Trade of sperm, eggs, fertilized eggs and embryos is forbidden. Surrogate pregnancy in any form is also not allowed. Those involved in such actions will receive punishments ranging from warnings and fines to criminal penalties, according to the draft.
China's family planning policy was first introduced in the 1970s to rein in the surging population. For decades, most urban couples were limited to one child and rural couples were allowed to have two children if the first child was a girl.
After long-term efforts, the rampant growth of China's population has been contained and quality of life for the population has risen substantially.
Since its implementation, the policy has resulted in an estimated prevention of some 400 million births in China, but it has also been blamed for generating a number of social problems, mainly a decreasing labor force and an aging population.
In 2013, China relaxed its birth rules, allowing couples to qualify for a second child if one of the partners is an only child.
The one-child policy was abandoned at the Fifth Plenary Session of the 18th CPC Central Committee held in October this year.
The change of policy is intended to balance population development and address the challenge of an aging population, according to a communique issued after the October meeting.

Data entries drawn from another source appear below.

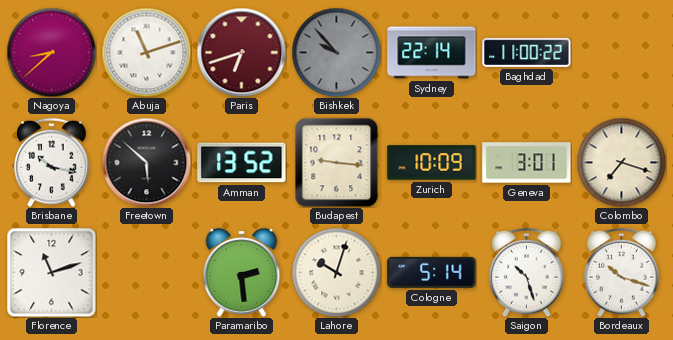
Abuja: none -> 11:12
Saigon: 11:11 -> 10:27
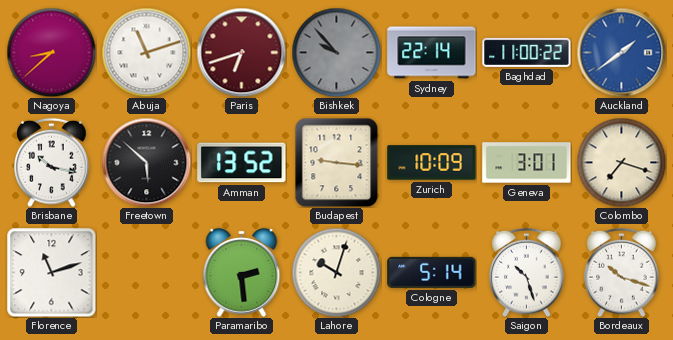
Auckland: none -> 1:39
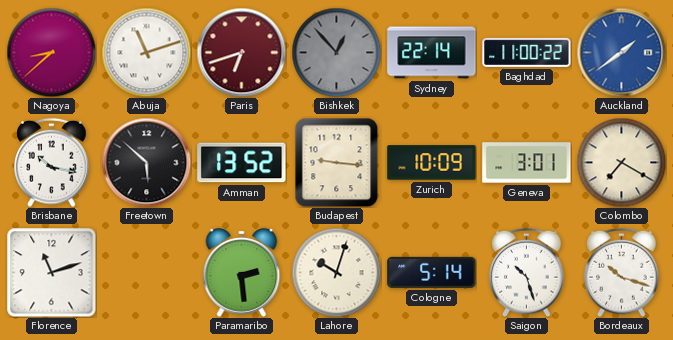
Bishkek: 9:53 -> 12:53
Colombo: 7:18 -> 7:20
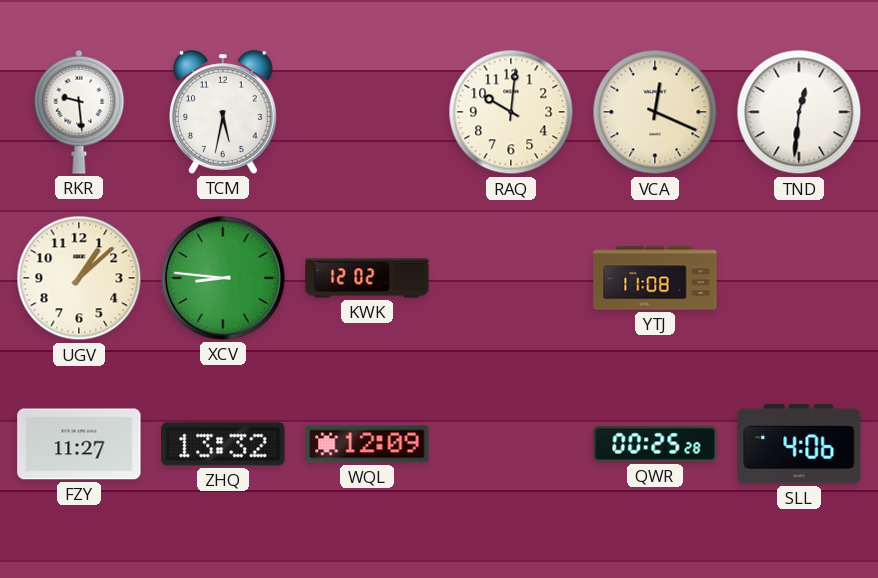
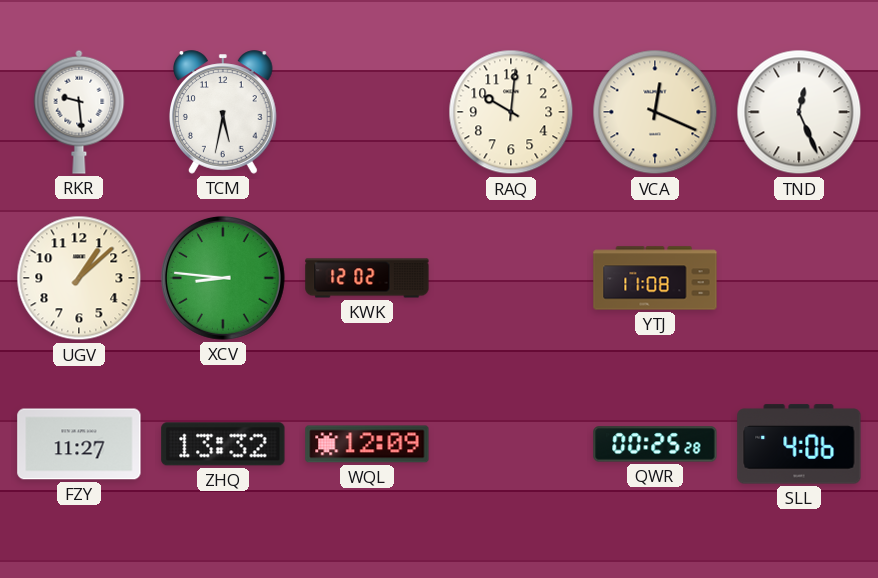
TND: 12:31 -> 12:26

Experts believe the policy to allow a second child will affect 100 million families around the country.
The change is expected to result in more than 30 million more people in the labor force by 2050 and a two-percent decrease in the proportion of elderly in the Chinese population, said Wang Peian, deputy head of the NHFPC, at a press conference held in November.
The total population will increase slightly, with a peak of 1.45 billion in 2029, Wang said.
Teng Wenli, a 33-year-old university teacher and mother of a six-year-old girl in northwest China's Shaanxi Province, is excited about the timing of the new law.
"I am a little worried, as more children mean more pressure and cost, but my husband and I decided to have a second child. Our daughter needs company."
Yuan Xin, a professor at Tianjin's Nankai University, said the policy change was based on current conditions. "It is right that policies should be adjusted constantly to adapt to demographic change."
Experts said that due to the rising cost of education and child-rearing, there is no risk of a population surge after the new law is enacted.
Chinese people have traditionally relied on their children to help them in old age, and it was once thought the more children the better, but attitudes have changed in recent years.
For Wang Jixiang, a mother of a boy in Xiadianzi Village in north China's Chengde City, one child is enough.
"My husband and I hope to live prosperous lives and we don't worry about elder care when we are old," she said. "We don't need more children."
Adopting the two-child policy is also expected to boost China's economic growth rate by about 0.5 percent, Wang with the NHFPC said.
Enterprises are finding it harder to replace older workers with younger ones. The amendment would ensure a high-quality future workforce for China's economic development, said Wu Fenggang, an economist with Jiangxi Provincial Academy of Social Sciences.
China's top leadership also called for adherence to the family planning policy as basic state policy.
At a meeting presided over by CPC Central Committee General Secretary Xi Jinping last week, the leadership urged improved birth registration, coordinated policies in education, social security, and employment and appropriate distribution of public services.
Women and children's medical care should be improved, and medical workers should be better trained. The meeting also called for strengthened support to families that follow the family planning policy.